Last night I went to the inaugural Inky Fingers Open Mic at the Forest Cafe. It was a great event, with guest poets and authors interspersed with some fantastic and brave open mic performers.

A man in wonderful red trousers read a lovely story about a gender-confused salmon and an eel. He used a beautiful image at the end of the salmon tasting the salty tang of a red egg and realising he missed the sea. I really enjoyed that.

Guest Poet Laura Hainey read some of her work, and it was funny and rhythmic and wonderfully Scottish.

After that, everything gets a little bit fuzzy, because it was announced that there were a couple of free slots on the line up, and did anyone want to be put on the reserve list? As it happened, I had a few short stories in my bag because I’d just met up with a friend from my course to talk about our work. So I sat there for a bit longer, wide-eyed and heart pounding. Could I really do that?
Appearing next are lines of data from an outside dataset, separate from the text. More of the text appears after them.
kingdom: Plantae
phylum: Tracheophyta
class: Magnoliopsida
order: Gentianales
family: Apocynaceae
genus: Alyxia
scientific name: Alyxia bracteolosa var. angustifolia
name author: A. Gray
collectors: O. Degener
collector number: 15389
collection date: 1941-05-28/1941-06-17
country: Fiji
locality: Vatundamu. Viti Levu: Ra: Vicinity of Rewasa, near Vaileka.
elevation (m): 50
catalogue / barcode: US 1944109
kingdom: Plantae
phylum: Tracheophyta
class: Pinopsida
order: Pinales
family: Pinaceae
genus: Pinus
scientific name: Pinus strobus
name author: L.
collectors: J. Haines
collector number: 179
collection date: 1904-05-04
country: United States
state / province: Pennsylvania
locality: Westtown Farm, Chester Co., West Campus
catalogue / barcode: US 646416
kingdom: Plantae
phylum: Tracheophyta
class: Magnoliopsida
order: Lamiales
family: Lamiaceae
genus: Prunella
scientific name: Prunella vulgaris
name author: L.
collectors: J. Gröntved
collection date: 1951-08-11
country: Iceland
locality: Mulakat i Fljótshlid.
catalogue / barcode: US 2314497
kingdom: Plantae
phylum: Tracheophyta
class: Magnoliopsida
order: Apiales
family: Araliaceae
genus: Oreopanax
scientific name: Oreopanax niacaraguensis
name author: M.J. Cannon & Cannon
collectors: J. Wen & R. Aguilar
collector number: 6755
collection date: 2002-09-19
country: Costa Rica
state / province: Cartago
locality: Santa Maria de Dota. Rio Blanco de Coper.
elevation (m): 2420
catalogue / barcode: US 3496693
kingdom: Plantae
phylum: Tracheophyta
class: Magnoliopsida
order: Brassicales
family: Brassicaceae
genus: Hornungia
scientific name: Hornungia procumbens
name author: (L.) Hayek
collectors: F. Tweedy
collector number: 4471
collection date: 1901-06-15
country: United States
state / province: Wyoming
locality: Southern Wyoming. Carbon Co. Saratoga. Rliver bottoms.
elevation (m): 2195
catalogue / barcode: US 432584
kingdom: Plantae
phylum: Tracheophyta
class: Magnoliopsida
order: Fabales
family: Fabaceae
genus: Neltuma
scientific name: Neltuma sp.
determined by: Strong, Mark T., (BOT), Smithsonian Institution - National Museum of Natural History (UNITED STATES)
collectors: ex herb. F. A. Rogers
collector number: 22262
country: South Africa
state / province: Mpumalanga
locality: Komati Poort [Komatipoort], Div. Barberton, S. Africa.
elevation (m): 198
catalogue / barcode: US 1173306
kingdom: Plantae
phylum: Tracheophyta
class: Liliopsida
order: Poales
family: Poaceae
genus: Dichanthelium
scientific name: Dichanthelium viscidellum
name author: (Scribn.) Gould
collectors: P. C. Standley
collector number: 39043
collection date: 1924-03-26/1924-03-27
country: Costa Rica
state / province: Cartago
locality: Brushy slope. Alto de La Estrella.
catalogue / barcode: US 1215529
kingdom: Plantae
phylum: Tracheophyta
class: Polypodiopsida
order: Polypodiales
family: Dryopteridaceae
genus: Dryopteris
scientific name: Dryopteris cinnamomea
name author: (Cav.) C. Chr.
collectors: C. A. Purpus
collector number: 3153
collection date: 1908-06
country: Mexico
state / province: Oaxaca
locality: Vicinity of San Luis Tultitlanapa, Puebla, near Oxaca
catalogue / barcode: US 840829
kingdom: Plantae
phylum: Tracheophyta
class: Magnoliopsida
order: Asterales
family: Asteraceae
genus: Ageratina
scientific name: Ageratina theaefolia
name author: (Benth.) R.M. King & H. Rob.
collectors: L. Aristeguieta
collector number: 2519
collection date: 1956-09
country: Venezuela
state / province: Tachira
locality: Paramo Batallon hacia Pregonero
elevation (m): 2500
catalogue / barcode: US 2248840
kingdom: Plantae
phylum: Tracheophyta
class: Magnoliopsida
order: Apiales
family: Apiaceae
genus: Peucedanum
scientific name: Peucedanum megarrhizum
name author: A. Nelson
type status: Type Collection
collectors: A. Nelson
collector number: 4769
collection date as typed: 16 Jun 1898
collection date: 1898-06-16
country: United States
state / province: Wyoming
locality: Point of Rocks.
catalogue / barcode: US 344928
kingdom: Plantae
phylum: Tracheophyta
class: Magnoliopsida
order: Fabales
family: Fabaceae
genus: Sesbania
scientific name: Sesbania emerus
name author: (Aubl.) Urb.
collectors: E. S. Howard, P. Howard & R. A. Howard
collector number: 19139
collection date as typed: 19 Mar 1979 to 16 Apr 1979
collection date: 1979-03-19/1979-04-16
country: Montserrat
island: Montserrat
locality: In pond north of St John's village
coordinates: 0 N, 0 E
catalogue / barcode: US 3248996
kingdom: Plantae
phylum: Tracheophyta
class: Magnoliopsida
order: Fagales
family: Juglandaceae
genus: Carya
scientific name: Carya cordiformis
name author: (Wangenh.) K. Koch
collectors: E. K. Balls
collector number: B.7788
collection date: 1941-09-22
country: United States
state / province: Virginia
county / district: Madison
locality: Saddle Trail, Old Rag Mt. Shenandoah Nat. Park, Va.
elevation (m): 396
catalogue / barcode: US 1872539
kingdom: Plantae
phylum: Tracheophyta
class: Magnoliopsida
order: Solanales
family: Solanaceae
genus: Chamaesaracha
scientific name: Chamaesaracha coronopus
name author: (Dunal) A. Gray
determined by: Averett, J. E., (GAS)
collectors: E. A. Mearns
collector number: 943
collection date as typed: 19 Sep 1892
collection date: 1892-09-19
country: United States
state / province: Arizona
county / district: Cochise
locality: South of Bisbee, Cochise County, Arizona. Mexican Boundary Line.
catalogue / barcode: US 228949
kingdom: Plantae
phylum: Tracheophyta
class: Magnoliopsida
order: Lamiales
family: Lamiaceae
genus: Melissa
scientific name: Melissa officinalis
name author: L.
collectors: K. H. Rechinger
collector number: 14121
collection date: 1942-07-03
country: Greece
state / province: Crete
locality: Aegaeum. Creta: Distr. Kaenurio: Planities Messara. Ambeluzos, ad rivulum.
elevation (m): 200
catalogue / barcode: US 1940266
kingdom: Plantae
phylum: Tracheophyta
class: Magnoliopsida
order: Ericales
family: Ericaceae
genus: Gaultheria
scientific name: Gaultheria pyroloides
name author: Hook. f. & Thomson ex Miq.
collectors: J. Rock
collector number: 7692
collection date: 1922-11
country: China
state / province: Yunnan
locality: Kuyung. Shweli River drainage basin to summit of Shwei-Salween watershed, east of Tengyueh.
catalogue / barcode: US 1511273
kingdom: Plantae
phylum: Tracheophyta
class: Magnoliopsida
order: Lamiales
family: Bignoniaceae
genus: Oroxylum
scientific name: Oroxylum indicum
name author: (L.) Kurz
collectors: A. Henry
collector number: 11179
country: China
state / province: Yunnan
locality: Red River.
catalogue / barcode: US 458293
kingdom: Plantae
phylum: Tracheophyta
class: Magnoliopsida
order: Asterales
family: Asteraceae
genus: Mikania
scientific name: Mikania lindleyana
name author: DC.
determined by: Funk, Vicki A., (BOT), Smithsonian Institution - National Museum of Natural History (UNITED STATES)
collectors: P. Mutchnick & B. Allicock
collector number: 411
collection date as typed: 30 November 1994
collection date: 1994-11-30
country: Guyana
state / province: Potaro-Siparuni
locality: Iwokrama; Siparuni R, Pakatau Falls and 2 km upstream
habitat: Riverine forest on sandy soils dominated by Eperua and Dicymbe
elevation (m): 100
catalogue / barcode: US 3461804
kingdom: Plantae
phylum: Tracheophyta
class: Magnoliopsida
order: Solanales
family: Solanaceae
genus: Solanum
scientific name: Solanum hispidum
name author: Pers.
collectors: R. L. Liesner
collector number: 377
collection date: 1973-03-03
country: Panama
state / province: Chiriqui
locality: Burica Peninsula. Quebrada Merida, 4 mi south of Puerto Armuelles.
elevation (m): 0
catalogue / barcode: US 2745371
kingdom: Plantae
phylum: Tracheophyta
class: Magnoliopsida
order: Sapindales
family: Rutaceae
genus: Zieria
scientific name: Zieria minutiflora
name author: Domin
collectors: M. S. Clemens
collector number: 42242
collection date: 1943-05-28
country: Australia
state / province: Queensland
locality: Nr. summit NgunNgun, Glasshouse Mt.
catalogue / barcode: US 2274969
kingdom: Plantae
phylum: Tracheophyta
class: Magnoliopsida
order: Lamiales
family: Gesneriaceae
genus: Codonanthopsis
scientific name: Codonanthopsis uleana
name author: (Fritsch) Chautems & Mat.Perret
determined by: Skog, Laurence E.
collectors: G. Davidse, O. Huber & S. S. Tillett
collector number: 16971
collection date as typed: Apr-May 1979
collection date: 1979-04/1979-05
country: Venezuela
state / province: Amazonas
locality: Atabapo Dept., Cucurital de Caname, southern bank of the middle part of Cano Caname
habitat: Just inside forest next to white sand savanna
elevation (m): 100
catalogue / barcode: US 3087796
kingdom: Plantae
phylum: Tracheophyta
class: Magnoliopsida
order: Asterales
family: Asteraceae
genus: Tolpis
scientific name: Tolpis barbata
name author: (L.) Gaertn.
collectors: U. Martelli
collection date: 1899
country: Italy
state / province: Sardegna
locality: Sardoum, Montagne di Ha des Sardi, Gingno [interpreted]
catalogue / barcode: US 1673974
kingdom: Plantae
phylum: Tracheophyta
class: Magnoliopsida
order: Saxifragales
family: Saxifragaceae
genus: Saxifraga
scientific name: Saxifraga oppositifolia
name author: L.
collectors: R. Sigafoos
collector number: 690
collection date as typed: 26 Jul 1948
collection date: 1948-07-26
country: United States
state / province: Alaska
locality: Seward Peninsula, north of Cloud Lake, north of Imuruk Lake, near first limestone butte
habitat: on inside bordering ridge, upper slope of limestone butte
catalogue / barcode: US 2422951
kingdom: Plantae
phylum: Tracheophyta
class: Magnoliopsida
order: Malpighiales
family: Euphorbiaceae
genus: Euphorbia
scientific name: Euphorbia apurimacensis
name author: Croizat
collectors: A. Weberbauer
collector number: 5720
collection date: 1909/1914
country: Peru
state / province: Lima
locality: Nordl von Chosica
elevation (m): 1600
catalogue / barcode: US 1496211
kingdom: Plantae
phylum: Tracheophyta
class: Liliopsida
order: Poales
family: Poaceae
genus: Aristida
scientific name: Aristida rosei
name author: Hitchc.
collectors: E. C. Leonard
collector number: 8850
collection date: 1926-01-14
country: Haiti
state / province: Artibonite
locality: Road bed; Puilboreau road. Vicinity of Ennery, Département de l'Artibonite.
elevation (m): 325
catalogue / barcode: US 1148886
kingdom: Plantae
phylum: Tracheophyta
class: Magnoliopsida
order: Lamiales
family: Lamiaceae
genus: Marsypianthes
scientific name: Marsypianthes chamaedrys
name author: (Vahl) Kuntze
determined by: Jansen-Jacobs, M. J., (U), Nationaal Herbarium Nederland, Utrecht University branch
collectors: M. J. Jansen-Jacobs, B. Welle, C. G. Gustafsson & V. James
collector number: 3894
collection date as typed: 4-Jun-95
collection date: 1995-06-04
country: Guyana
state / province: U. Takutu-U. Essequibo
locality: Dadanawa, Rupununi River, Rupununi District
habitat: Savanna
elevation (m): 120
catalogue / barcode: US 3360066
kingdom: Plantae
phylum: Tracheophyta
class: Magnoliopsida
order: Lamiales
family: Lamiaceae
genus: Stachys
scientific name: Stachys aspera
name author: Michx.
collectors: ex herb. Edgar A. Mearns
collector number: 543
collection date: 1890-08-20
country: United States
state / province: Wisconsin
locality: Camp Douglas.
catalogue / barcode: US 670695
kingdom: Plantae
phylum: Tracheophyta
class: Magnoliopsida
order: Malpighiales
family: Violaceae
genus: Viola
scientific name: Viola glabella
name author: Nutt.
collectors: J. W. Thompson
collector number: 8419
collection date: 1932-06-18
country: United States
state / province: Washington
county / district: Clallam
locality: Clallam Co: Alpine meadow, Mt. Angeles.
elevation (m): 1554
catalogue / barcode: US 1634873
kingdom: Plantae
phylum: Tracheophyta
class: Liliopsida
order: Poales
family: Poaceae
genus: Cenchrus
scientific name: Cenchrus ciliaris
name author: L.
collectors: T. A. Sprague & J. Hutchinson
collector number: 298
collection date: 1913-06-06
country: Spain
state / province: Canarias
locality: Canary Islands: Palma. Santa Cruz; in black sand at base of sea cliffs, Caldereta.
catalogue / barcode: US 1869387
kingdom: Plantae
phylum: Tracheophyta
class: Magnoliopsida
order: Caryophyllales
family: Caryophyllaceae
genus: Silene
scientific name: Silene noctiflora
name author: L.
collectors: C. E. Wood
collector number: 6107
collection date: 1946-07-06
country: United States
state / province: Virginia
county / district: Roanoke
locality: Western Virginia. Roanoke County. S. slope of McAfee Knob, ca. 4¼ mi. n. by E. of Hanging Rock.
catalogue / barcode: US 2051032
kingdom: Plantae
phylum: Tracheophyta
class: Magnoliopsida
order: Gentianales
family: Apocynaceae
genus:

Could I stand up in front of all these clever-looking people and great writers and read something I only wrote last Friday?

By this point I was so terrified that I knew I’d be disappointed with myself I didn’t go through with it. So I stood up and, before I could change my mind, put my name on the reserve list. I stopped drinking beer, just in case, and sat there having a miniature nervous breakdown for the rest of the evening, until he did call my name, and I did have to get up in front of a room full of kind strangers and three very lovely and encouraging friends, who cheered very enthusiastically before I’d even started reading.

It was a lot of fun. It was terrifying. I feel euphoric! Highly recommended. Whoop.